__Prompt__
Every record must be copied exactly, except that pictures are dropped.

Items from a data source
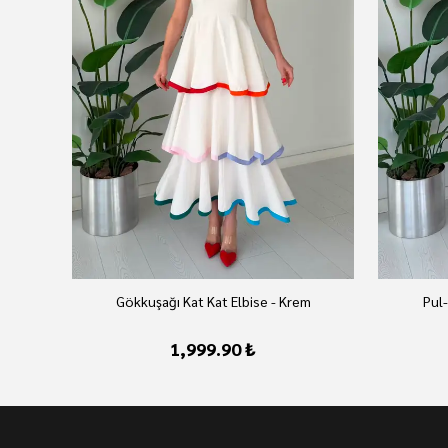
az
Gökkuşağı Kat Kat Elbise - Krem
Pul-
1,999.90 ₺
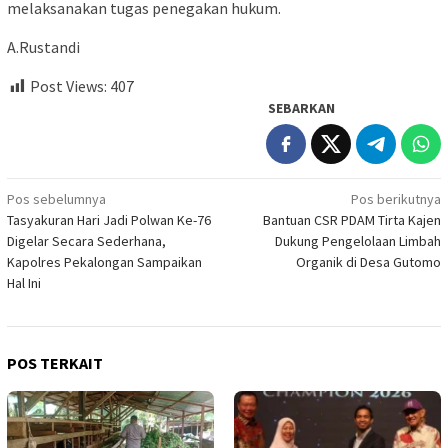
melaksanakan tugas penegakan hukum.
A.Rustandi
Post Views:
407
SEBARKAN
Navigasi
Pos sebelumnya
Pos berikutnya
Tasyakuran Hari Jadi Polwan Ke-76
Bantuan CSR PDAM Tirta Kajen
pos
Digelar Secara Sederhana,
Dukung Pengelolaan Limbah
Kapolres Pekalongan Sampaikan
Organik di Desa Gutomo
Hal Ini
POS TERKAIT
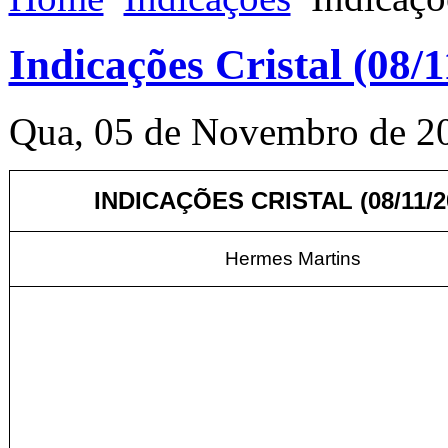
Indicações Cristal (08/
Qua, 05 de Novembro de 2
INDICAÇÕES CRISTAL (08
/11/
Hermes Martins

__Answer for this exercise__
az
Gökkuşağı Kat Kat Elbise - Krem
Pul-
1,999.90 ₺
melaksanakan tugas penegakan hukum.
A.Rustandi
Post Views:
407
SEBARKAN
Navigasi
Pos sebelumnya
Pos berikutnya
Tasyakuran Hari Jadi Polwan Ke-76
Bantuan CSR PDAM Tirta Kajen
pos
Digelar Secara Sederhana,
Dukung Pengelolaan Limbah
Kapolres Pekalongan Sampaikan
Organik di Desa Gutomo
Hal Ini
POS TERKAIT
Indicações Cristal (08/
Qua, 05 de Novembro de 2
INDICAÇÕES CRISTAL (08
/11/
Hermes Martins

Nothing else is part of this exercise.